═════ SUPPLIED INFORMATION

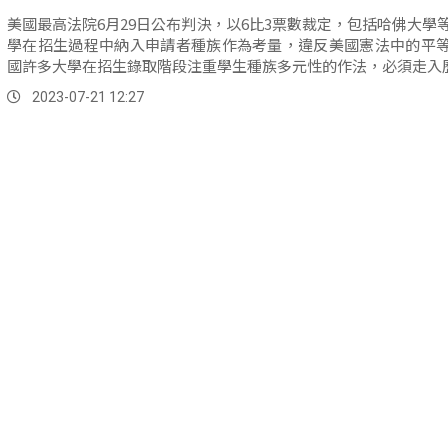
美國最高法院6月29日公布判決，以6比3票數裁定，包括哈佛大學
學在招生過程中納入申請者種族作為考量，違反美國憲法中的平
國許多大學在招生錄取階段注重學生種族多元性的作法，必須走入
2023-07-21 12:27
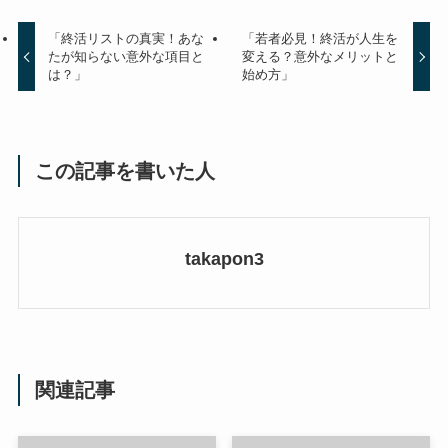
「終活リストの真実！あな
「若者必見！終活が人生を
たが知らない意外な項目と
変える？意外なメリットと
は？」
始め方」
この記事を書いた人
takapon3
関連記事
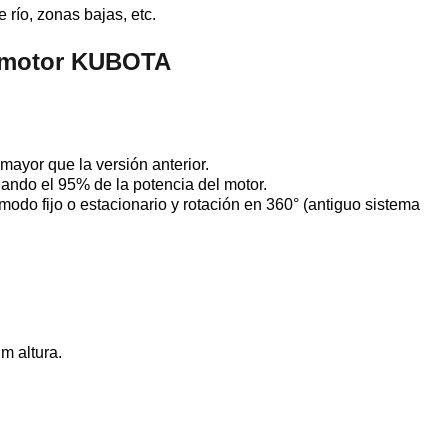
 río, zonas bajas, etc.
n motor KUBOTA
 mayor que la versión anterior.
hando el 95% de la potencia del motor.
odo fijo o estacionario y rotación en 360° (antiguo sistema
m altura.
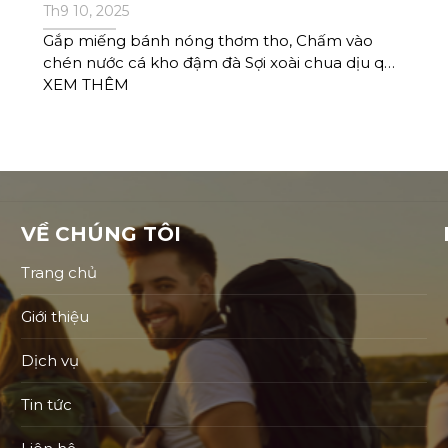
Th9 10, 2025
QUA !
Gắp miếng bánh nóng thơm tho, Chấm vào
chén nước cá kho đậm đà Sợi xoài chua dịu quê
nhà, Xíu mại bùi béo cùng hòa quyện nhau
XEM THÊM
VỀ CHÚNG TÔI
Trang chủ
Giới thiệu
Dịch vụ
Tin tức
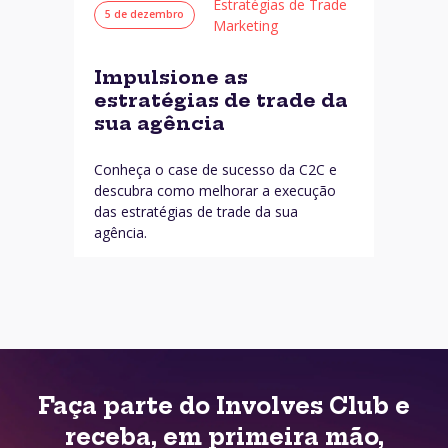
Estratégias de Trade
5 de dezembro
Marketing
Impulsione as
estratégias de trade da
sua agência
Conheça o case de sucesso da C2C e
descubra como melhorar a execução
das estratégias de trade da sua
agência.
Faça parte do Involves Club e
receba, em primeira mão,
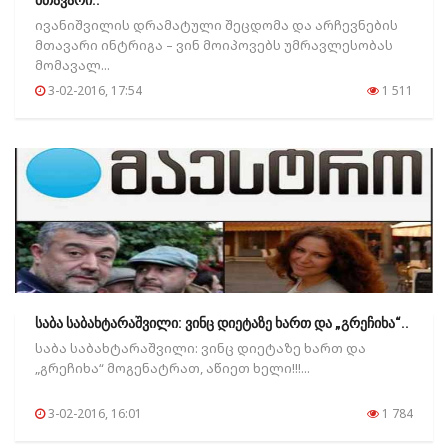
მთავარი..
ივანიშვილის დრამატული შეცდომა და არჩევნების
მთავარი ინტრიგა – ვინ მოიპოვებს უმრავლესობას
მომავალ...
3-02-2016, 17:54
1 511
საბა საბახტარაშვილი: ვინც დიეტაზე ხართ და „გრეჩიხა“..
საბა საბახტარაშვილი: ვინც დიეტაზე ხართ და
„გრეჩიხა“ მოგენატრათ, აწიეთ ხელი!!!...
3-02-2016, 16:01
1 784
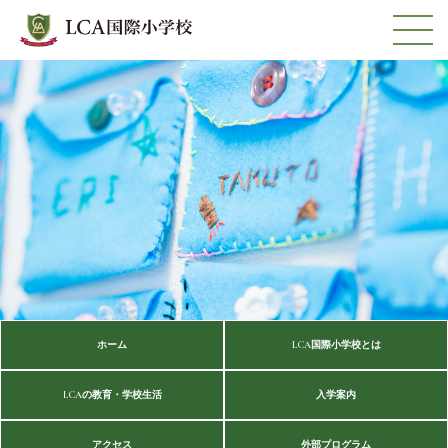
ホーム
LCA国際小学校とは
LCAの教育・学校生活
入学案内
アクセス
外部プログラム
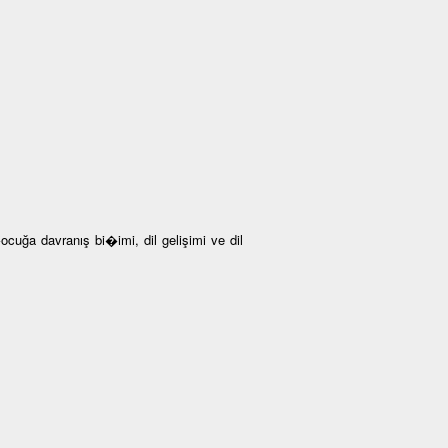
ğa davranış bi�imi, dil gelişimi ve dil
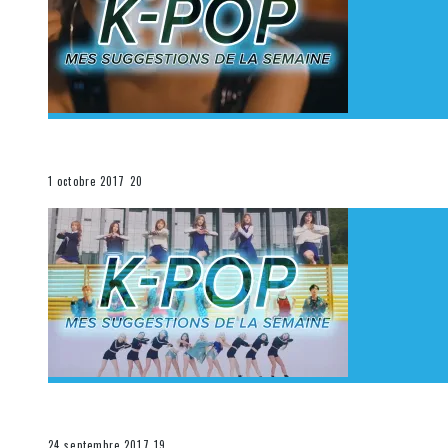
[Découverte K-Pop] Mes suggestions des vidéoclips K
La K-Pop
1 octobre 2017
20
[Découverte K-Pop] Mes suggestions des vidéoclips K-
La K-Pop
24 septembre 2017
19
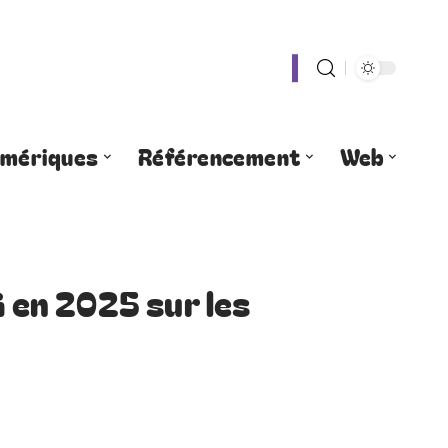
umériques
Référencement
Web
G en 2025 sur les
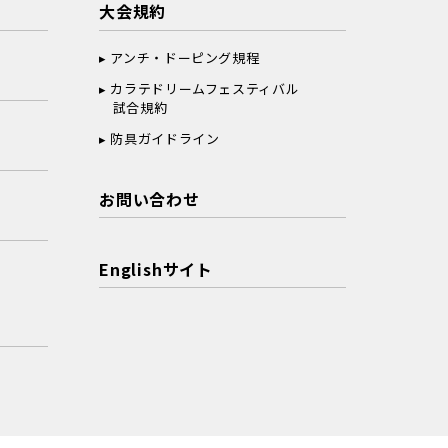
大会規約
アンチ・ドーピング規程
カラテドリームフェスティバル
試合規約
防具ガイドライン
お問い合わせ
Englishサイト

══════════

Find the string "საბახტარაშვილი" in the entries above. Copy each line where it occurs.

• YOUR SOLUTION:
საბა საბახტარაშვილი: ვინც დიეტაზე ხართ და „გრეჩიხა“..
საბა საბახტარაშვილი: ვინც დიეტაზე ხართ და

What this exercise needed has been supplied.